Membassoco: Aqui se decidiu a batalha do Huambo em 1993/ Jaime Azulay In Memórias



Dedicatória:


Em memória do malogrado major “Ngurra”. Os nossos caminhos nunca cruzaram naqueles tempos difíceis da guerra. Mas ouvi os seus feitos das bocas dos próprios soldados que ele comandou durante os 56 dias. Tombou no Huambo no cumprimento do dever sagrado. Para que a pátria nunca esqueça os seus filhos!


       Em 1993 os dias corriam pesados com o descompasso causado com os sucessivos avanços e recuos da guerra. De Norte a Sul e do mar ao Leste, várias localidades  sangravam com o matraquear das armas ligeiras, o voraz fogo dos canhões e os bombardeios dos aviões. Era um tempo em que sopravam os ventos do terror e do medo. Por todo o lado ecoavam os gritos ao desmembrarem-se implacavelmente milhares de famílias. Era também a época das grandes decisões da Historia de Angola, nas quais se destacaram homens de tempera e de excepcionais qualidades.              


   

       Desde o início de Janeiro, concretamente a partir do dia 9, depois de um Natal e fim de ano vividos na ansiedade e na angustia, a cidade do Huambo entrou num clima de ferro e fogo. Duas semanas de combate depois, as forcas do governo experimentavam serias dificuldades por falta de logística. Foi assim que se decidiu organizar uma coluna de abastecimento e reforços a partir da cidade de Benguela, no litoral centro do país. A coluna chegou a cidade ferroviária do Cubal com o mínimo de baixas.

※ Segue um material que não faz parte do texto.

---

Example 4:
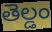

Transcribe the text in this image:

తెల్డం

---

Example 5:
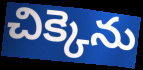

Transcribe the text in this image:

చిక్కెనుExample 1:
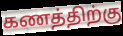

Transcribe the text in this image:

கணத்திற்கு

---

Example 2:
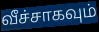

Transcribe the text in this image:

வீச்சாகவும்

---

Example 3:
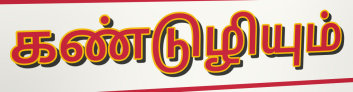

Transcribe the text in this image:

கண்டுழியும்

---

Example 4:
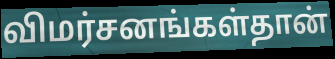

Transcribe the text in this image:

விமர்சனங்கள்தான்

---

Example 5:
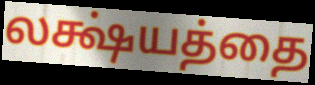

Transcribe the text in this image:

லக்ஷ்யத்தை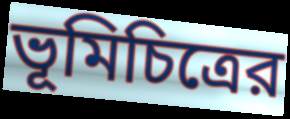
ভূমিচিত্রের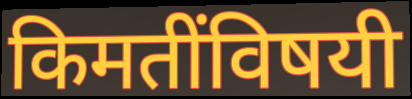
किमतींविषयी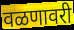
वळणावरी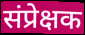
संप्रेक्षक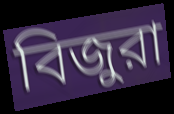
বিজুরা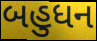
બહુધન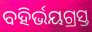
ବହିର୍ଭୟଗ୍ରସ୍ତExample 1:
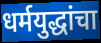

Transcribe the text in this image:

          Ficamos alguns dias acampados no topo da pequena pista de aviação que corta a urbe, numa tenda onde estava instalado o major Camberra, um veterano das guerras dos anos oitenta no Kuando-Kubango. A uns trezentos metros estava uma posição de tiro de um lanca-fogutes BM-21 que ia vomitando as suas cargas mortíferas para leste no sentido que a coluna tomaria em direcção ao Huambo. 

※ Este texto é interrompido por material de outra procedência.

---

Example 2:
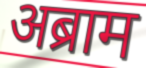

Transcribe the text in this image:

अब्राम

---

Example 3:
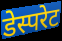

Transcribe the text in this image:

डेस्परेट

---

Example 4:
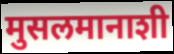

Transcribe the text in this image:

मुसलमानाशी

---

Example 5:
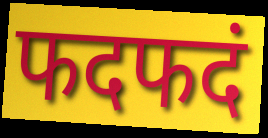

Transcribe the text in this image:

फदफदं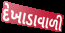
દેખાડાવાળી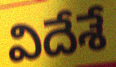
విదేశేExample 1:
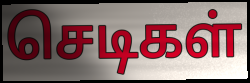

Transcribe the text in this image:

செடிகள்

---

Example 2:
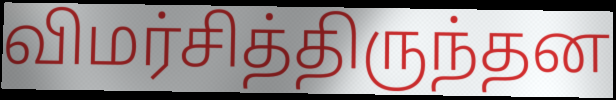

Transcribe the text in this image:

விமர்சித்திருந்தன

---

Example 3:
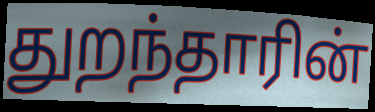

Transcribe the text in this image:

          No final duma tarde chegamos ao pequeno aglomerado do Membassoco, comuna pertencente ao municipio do Cubal, uma antiga região de cultura do  sisal, situada a cerca de 160 quilómetros à Leste da cidade de Benguela. A nossa gigantesca caravana chefiada pelo comandante Lili-Vali e seu adjunto Victor  estacionou próximo à estação ferroviária, na estrada que liga ao Huambo, onde se combatia encarniçadamente dia e noite na conhecida Batalha dos 56 dias (a Unita disse terem sido 55 dias).

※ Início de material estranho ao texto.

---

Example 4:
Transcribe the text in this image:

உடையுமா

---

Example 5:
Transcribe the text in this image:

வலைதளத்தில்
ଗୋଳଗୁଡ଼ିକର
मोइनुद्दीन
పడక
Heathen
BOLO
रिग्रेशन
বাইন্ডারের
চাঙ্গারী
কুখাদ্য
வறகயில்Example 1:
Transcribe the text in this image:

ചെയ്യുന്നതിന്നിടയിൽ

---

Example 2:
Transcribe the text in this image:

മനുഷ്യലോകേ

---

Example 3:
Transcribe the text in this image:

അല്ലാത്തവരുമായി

          Em 1991, o governo angolano tinha desmobilizado as FAPLA por força de acordo de Paz com a rebelião armada da UNITA assinado em Bicesse. À revelia do acordo, a UNITA escondera matreiramente o seu exército da supervisão da ONU e iniciou um ataque contra a capital do planalto central. No Huambo as coisas ficaram complicadas para o pequeno efectivo das forças governamentais que rapidamente foram confinadas para um pequeno reduto da parte alta da cidade. Os comandantes pediam desesperadamente reforços ao governo central, mas em nenhum lado havia tropas para enviar. Foi quando os generais Luís Faceira, Violência, Armando da Cruz, organizaram um contingente de antigos soldados das FAPLA e outros voluntários na província de Benguela. Viaturas civis foram adaptadas às pressas para o combate e uma logística foi carregada em camiões. A caravana saíu do quartel do CIRM em Benguela rumando inicialmente para Sul, em direcção à Katengue. Na estrada, a coluna começou a enfrentar guerrilheiros da Unita emboscados nos matagais e montanhas que ladeiam a via. 

          O destino traçado era o Huambo. Íamos nos juntar aos camaradas que lá estavam a lutar desde a tarde do dia 9 de Janeiro. A tropa chefiada pelos generais Ngueto e Sukissa batia-se para a cidade não ser tomada pela Unita que era comandada pessoalmente por Jonas Savimbi.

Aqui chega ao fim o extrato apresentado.